Исключительно добросовестным и пунктуальным мемуаристом был А.Е. Розен. Он не относился к числу тех, кто прошел через многочисленные и обширные допросы. Помимо первого допроса у генерала В.В. Левашова, его привозили в Следственный Комитет всего один раз, вслед за этим прислали письменные пункты, и оставили в покое практически до конца следствия, лишь однажды вызвав для очной ставки. Розен не только с исчерпывающей полнотой излагает содержание вопросов и ответов, но и точно называет даты: что у Левашова он был 22 декабря (запись допроса читали на заседании Комитета на следующий день), и что в Комитет вызывался 8 января. Такая точность заставляет с большим доверием относиться и ко всем прочим сообщаемым Розеном сведениям.
Правдивы и искренни записки А.П. Беляева и А.С. Гангеблова, но в отличие от Розена они не приводят никаких дат, и от этого текст не позволяет проследить последовательность и количество допросов, события путаются и наслаиваются друг на друга. Воспоминания этих двух декабристов отличаются от всех прочих тем, что они не утаивают, не избегают говорить о показаниях на них других декабристов: Беляев рассказывает, как они с братом, А.П. Арбузов и Д.И. Завалишин пострадали от опрометчивой откровенности В.А. Дивова; Гангеблов - о показаниях на него П.Н. Свистунова и М.Д. Лаппы (фамилию последнего Гангеблов зашифровал, назвав его Зетом).

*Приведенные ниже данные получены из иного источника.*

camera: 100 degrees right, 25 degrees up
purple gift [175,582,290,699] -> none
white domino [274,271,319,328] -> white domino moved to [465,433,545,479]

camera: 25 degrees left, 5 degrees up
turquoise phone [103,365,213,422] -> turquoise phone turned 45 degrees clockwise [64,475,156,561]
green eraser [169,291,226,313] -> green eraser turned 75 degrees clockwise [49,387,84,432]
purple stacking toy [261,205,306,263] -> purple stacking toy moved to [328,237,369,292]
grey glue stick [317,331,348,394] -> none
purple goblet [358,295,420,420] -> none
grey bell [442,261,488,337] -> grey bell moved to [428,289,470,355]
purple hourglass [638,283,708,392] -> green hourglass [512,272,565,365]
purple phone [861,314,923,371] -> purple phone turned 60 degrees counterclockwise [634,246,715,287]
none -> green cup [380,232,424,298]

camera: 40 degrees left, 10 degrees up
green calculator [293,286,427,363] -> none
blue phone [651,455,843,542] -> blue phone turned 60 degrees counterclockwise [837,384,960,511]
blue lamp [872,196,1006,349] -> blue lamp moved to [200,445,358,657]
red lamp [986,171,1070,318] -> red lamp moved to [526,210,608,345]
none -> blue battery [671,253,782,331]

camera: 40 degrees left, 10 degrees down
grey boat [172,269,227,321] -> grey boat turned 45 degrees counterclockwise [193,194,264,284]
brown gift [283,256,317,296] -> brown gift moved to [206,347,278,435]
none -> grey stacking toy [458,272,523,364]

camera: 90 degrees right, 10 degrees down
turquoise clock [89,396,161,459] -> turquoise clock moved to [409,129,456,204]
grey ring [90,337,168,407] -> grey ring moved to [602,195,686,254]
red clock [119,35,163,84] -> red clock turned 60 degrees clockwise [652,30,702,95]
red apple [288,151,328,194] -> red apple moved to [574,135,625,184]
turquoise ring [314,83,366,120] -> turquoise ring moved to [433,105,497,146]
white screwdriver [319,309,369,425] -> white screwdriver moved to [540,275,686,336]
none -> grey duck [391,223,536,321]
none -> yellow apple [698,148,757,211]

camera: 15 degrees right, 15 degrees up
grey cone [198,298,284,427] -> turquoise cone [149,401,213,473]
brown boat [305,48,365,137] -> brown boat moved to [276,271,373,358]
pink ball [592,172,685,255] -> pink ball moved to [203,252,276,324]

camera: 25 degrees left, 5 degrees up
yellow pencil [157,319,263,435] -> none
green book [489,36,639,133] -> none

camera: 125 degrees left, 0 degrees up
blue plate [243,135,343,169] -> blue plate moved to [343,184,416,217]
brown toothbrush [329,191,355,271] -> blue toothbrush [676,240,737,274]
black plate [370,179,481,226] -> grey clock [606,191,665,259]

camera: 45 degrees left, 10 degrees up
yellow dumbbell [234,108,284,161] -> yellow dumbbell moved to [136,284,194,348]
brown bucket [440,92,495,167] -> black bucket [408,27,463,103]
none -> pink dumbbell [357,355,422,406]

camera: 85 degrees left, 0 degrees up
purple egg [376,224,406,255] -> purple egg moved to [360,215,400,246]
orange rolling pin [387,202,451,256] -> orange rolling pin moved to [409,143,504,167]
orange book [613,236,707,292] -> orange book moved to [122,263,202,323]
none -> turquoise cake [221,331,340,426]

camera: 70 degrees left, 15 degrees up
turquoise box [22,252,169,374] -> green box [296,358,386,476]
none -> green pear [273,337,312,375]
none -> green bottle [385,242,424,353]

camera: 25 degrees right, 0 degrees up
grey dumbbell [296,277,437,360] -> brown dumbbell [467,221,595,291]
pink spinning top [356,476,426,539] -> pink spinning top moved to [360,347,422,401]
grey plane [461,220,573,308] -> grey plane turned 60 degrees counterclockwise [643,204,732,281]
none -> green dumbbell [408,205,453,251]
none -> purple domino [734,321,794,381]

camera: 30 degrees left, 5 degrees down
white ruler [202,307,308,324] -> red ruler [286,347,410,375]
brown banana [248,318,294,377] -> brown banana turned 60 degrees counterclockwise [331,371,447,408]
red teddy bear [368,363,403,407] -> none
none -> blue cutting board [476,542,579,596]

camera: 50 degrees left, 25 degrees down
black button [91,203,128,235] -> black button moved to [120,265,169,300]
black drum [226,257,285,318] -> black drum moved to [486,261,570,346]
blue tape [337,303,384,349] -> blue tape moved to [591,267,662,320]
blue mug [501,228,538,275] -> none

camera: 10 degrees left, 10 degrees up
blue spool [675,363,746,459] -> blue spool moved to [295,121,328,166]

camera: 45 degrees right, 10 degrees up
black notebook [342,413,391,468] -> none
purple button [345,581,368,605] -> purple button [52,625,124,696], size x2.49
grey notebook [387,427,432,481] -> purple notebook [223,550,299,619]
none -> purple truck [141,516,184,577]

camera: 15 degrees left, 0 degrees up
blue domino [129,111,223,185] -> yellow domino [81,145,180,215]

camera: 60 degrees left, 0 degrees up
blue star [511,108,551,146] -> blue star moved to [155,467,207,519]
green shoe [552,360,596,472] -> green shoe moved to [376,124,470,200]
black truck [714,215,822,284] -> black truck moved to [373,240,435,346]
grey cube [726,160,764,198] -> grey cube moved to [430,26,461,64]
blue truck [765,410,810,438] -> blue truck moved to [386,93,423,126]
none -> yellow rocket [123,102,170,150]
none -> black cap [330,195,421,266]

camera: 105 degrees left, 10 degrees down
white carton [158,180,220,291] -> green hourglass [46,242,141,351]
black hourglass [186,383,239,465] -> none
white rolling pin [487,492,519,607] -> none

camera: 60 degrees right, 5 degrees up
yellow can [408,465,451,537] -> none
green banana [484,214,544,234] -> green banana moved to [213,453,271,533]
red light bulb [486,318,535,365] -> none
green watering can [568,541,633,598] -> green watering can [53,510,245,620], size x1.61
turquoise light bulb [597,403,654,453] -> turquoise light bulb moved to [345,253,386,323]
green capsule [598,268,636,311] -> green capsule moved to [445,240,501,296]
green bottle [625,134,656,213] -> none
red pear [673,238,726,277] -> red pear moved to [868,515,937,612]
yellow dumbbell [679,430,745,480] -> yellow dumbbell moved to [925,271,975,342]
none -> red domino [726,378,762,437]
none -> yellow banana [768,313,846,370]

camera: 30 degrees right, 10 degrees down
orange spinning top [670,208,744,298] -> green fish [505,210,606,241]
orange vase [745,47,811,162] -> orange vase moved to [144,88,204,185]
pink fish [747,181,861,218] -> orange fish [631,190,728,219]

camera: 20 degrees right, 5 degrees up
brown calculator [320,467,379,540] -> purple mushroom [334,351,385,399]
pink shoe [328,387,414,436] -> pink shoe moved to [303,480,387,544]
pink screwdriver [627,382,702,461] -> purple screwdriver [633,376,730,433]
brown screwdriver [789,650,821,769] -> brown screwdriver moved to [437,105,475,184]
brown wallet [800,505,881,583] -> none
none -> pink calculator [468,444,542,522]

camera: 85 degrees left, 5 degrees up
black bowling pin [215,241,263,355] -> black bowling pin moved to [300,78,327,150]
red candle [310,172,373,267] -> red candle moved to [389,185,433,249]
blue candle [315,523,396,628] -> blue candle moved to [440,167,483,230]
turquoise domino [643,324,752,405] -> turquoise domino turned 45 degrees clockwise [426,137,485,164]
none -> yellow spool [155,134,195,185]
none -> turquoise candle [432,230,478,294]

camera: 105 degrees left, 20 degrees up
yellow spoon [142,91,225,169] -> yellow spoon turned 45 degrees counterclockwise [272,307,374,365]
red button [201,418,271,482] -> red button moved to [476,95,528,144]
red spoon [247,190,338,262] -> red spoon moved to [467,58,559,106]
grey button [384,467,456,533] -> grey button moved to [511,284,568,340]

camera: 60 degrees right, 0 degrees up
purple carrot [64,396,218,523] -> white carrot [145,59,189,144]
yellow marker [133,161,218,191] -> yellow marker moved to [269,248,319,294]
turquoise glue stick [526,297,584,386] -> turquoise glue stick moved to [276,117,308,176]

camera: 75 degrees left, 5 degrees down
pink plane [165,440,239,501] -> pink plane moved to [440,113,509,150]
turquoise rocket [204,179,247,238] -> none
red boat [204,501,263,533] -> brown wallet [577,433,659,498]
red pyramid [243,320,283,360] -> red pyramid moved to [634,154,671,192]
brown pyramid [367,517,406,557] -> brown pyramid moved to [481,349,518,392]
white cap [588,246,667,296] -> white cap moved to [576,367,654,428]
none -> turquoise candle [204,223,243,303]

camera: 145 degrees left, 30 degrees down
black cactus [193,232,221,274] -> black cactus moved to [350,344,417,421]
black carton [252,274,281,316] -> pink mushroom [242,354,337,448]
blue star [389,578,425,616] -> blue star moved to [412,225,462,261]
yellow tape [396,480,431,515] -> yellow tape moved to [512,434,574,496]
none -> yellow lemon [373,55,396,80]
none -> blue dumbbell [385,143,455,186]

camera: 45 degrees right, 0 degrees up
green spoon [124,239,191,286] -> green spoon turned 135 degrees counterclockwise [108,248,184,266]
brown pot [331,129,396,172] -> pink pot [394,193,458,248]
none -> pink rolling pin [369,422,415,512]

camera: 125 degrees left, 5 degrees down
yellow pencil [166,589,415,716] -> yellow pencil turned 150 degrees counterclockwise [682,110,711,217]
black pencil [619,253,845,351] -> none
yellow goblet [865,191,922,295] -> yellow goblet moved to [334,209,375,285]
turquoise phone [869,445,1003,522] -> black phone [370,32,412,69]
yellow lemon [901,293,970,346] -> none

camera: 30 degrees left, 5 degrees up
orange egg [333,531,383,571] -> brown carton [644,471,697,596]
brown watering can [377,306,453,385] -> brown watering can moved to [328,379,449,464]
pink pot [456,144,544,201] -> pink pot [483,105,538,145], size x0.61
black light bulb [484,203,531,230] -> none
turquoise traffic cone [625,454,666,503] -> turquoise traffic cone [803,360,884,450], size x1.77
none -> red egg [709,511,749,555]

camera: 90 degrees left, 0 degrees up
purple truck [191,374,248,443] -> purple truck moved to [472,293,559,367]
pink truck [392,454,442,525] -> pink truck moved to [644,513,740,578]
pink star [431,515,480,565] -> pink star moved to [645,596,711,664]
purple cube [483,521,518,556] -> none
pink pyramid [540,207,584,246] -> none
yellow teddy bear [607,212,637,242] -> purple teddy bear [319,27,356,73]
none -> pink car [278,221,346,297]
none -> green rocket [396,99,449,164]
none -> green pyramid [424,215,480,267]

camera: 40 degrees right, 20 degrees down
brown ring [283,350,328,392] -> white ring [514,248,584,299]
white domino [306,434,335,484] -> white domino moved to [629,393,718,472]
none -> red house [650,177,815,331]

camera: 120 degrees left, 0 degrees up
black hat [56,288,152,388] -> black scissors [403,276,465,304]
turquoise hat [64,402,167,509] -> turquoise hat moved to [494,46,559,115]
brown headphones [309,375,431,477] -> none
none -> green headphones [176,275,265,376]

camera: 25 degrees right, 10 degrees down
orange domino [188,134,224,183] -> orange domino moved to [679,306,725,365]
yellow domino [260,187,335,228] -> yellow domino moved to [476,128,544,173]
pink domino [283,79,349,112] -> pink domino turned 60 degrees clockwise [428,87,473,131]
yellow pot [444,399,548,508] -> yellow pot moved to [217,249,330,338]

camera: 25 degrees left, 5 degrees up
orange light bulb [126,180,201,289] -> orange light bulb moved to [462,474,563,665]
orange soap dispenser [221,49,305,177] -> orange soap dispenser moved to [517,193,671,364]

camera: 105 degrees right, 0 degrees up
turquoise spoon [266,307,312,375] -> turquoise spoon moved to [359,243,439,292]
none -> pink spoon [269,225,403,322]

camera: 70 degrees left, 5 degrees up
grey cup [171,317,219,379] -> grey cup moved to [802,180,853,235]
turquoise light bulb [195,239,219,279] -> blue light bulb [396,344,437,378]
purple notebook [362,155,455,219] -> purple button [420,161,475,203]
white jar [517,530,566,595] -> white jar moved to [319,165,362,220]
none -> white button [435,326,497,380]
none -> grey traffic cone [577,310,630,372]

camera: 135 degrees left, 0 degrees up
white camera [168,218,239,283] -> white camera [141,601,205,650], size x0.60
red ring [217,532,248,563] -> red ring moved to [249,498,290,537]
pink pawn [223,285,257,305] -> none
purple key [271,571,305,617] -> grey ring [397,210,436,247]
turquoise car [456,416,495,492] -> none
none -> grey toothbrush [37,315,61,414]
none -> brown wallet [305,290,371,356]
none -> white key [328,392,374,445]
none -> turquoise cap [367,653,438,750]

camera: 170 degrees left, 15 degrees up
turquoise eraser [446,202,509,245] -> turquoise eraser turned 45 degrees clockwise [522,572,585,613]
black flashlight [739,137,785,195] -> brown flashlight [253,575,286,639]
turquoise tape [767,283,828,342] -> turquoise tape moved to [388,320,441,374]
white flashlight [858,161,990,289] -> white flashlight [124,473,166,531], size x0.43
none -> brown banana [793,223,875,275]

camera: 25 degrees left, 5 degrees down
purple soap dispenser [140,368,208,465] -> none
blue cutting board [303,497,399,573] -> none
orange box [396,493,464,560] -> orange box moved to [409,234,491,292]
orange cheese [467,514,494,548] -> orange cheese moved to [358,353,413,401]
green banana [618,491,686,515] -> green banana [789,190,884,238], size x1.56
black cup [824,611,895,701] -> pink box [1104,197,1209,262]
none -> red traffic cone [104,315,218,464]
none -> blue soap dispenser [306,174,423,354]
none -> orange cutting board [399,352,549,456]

Из декабристов - членов Южного общества обстоятельные записки о следствии оставили Н.И. Лорер и Н.В. Басаргин.
Н.И. Лорер, рассказывая о следствии, многого не договаривает, опускает и объединяет события. Например, описывая свой арест, он говорит, что 24 декабря в Тульчине генерал А.И. Чернышев угрожал ему очной ставкой с доносчиком Майбородой, Лорер попросил дать время подумать, а затем открыл «все, до меня касающееся» начальнику штаба 2 армии генералу П.Д. Киселеву, а потом и А.И. Чернышеву, который дал ему письменные вопросы. По прочтении ответов Киселев заявил декабристу: «Вы ни в чем не сознаетесь», после чего его отпустили домой, а на следующий день повезли в Петербург. На самом деле эта история была более драматична: 24 декабря Лорер написал ответы, в которых отрицал свою принадлежность к обществу; 25 декабря ему устроили очную ставку с Майбородой, показания которого он отверг, но затем попросил дать время на размышление, после чего признался, что был членом тайного общества, но давно уже хотел из него выйти, так как чувствовал себя слишком «мягкосердечным» для такого дела, и написал новые пространные ответы, в которых все же продолжал отрицать большинство показаний Майбороды, и в тот же день получил еще дополнительные вопросы и был отправлен в Петербург, вероятно, 26 декабря. Описывая дальнейший ход следствия, Лорер умалчивает о написанных им двух письмах в Комитет, в которых он оправдывался, писал, что давно отошел от общества и просил о прощении; об очной ставке, которую он имел с Г.А. Канчияловым. Вследствие этого его поведение выглядит более стойким, чем это было в реальности.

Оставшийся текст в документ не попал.